*** Given data Section Begins ***

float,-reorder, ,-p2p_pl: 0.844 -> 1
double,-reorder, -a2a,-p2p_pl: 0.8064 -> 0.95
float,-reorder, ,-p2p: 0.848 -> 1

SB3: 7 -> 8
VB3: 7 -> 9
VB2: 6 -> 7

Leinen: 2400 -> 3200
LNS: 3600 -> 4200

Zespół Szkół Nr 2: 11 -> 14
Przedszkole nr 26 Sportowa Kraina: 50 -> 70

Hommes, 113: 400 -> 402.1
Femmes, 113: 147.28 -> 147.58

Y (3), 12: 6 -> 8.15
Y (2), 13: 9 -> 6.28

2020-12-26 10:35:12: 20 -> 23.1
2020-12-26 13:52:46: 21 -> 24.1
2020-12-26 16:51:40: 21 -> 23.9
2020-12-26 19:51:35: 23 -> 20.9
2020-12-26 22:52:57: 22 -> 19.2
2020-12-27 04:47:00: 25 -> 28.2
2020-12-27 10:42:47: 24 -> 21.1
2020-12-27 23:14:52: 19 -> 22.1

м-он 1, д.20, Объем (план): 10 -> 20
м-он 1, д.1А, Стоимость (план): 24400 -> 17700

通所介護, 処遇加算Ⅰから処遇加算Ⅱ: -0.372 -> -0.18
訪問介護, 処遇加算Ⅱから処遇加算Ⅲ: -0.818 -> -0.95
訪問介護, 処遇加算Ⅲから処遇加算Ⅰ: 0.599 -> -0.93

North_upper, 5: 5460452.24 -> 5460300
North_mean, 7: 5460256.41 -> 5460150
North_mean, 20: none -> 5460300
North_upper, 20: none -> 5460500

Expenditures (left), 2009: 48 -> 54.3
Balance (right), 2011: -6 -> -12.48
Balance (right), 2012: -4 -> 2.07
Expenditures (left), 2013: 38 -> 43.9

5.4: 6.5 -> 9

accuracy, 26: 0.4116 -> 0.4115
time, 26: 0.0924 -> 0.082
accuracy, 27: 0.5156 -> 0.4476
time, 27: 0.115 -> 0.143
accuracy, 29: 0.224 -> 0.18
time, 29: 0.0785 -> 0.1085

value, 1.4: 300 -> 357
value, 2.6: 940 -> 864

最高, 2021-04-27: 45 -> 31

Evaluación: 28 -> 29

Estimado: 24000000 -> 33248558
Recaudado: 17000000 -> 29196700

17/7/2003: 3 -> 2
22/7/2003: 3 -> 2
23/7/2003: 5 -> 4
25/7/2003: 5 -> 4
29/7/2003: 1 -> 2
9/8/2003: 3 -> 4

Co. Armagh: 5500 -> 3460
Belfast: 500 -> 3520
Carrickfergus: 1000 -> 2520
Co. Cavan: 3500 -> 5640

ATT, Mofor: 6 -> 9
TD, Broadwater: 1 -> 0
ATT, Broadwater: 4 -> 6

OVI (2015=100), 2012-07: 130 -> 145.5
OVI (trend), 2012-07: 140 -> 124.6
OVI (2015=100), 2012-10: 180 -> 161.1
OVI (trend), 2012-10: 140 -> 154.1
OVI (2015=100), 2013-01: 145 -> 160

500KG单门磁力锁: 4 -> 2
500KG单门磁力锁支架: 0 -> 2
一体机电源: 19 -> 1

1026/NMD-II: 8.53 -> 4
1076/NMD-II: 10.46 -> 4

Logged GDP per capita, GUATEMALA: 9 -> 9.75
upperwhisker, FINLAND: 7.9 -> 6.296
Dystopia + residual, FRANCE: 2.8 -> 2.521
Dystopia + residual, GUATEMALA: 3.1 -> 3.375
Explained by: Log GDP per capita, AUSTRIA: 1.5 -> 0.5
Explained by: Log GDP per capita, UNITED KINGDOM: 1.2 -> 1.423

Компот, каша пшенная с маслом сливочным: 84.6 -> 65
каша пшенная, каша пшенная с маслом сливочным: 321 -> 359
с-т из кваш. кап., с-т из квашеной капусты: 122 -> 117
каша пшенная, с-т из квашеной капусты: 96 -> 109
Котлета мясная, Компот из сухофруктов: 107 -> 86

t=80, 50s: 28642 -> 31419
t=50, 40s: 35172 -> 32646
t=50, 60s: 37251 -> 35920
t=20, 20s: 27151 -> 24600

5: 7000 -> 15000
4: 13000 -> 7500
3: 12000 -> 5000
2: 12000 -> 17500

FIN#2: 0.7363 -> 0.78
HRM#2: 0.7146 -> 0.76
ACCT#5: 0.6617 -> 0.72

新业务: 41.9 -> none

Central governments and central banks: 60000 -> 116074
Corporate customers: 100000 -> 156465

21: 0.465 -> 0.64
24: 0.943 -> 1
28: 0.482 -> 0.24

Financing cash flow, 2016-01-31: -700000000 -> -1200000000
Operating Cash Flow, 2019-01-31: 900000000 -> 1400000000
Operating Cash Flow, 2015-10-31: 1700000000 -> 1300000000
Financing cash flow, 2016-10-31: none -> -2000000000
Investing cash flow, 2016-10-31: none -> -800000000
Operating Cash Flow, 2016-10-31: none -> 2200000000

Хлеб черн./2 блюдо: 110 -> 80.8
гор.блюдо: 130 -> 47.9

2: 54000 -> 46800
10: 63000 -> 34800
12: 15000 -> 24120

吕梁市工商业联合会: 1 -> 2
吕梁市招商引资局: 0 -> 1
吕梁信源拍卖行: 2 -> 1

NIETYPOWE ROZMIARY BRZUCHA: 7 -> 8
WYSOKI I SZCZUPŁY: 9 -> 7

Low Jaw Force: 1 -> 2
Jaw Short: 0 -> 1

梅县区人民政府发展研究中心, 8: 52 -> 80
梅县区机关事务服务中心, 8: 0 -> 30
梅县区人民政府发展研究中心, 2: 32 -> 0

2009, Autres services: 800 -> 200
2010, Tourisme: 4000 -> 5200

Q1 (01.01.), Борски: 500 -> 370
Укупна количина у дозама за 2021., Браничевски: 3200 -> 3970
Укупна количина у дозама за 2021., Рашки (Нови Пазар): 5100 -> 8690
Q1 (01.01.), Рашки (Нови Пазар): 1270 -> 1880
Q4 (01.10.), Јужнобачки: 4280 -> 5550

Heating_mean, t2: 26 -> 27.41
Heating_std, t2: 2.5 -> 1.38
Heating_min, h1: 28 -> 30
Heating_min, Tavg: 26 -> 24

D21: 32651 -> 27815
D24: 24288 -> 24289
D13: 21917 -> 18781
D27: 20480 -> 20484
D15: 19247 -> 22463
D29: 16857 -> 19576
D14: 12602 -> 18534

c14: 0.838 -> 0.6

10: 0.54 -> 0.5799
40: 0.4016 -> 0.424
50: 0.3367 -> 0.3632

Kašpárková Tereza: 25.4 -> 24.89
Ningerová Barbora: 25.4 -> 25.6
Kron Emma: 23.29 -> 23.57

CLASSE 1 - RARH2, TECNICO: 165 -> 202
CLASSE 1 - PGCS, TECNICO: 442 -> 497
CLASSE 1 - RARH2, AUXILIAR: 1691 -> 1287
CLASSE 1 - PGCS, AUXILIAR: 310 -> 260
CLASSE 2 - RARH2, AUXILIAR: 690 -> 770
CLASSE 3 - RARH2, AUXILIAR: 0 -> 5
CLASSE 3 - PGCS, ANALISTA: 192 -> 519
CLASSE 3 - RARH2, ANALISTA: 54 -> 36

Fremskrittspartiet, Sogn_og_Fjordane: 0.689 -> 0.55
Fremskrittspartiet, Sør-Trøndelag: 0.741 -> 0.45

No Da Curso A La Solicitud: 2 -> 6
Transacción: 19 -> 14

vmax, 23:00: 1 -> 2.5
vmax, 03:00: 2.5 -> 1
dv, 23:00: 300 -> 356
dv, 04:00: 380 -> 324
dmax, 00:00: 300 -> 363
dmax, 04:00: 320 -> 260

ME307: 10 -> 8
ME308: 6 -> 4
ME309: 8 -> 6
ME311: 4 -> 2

*** Given data Section Ends ***

**The problem:**
Your task is to transcribe the line containing "Low Jaw Force: 1 -> 2" and every line after it, through the last line of the data, exactly as written and with nothing more.

**Output below:**
Low Jaw Force: 1 -> 2
Jaw Short: 0 -> 1

梅县区人民政府发展研究中心, 8: 52 -> 80
梅县区机关事务服务中心, 8: 0 -> 30
梅县区人民政府发展研究中心, 2: 32 -> 0

2009, Autres services: 800 -> 200
2010, Tourisme: 4000 -> 5200

Q1 (01.01.), Борски: 500 -> 370
Укупна количина у дозама за 2021., Браничевски: 3200 -> 3970
Укупна количина у дозама за 2021., Рашки (Нови Пазар): 5100 -> 8690
Q1 (01.01.), Рашки (Нови Пазар): 1270 -> 1880
Q4 (01.10.), Јужнобачки: 4280 -> 5550

Heating_mean, t2: 26 -> 27.41
Heating_std, t2: 2.5 -> 1.38
Heating_min, h1: 28 -> 30
Heating_min, Tavg: 26 -> 24

D21: 32651 -> 27815
D24: 24288 -> 24289
D13: 21917 -> 18781
D27: 20480 -> 20484
D15: 19247 -> 22463
D29: 16857 -> 19576
D14: 12602 -> 18534

c14: 0.838 -> 0.6

10: 0.54 -> 0.5799
40: 0.4016 -> 0.424
50: 0.3367 -> 0.3632

Kašpárková Tereza: 25.4 -> 24.89
Ningerová Barbora: 25.4 -> 25.6
Kron Emma: 23.29 -> 23.57

CLASSE 1 - RARH2, TECNICO: 165 -> 202
CLASSE 1 - PGCS, TECNICO: 442 -> 497
CLASSE 1 - RARH2, AUXILIAR: 1691 -> 1287
CLASSE 1 - PGCS, AUXILIAR: 310 -> 260
CLASSE 2 - RARH2, AUXILIAR: 690 -> 770
CLASSE 3 - RARH2, AUXILIAR: 0 -> 5
CLASSE 3 - PGCS, ANALISTA: 192 -> 519
CLASSE 3 - RARH2, ANALISTA: 54 -> 36

Fremskrittspartiet, Sogn_og_Fjordane: 0.689 -> 0.55
Fremskrittspartiet, Sør-Trøndelag: 0.741 -> 0.45

No Da Curso A La Solicitud: 2 -> 6
Transacción: 19 -> 14

vmax, 23:00: 1 -> 2.5
vmax, 03:00: 2.5 -> 1
dv, 23:00: 300 -> 356
dv, 04:00: 380 -> 324
dmax, 00:00: 300 -> 363
dmax, 04:00: 320 -> 260

ME307: 10 -> 8
ME308: 6 -> 4
ME309: 8 -> 6
ME311: 4 -> 2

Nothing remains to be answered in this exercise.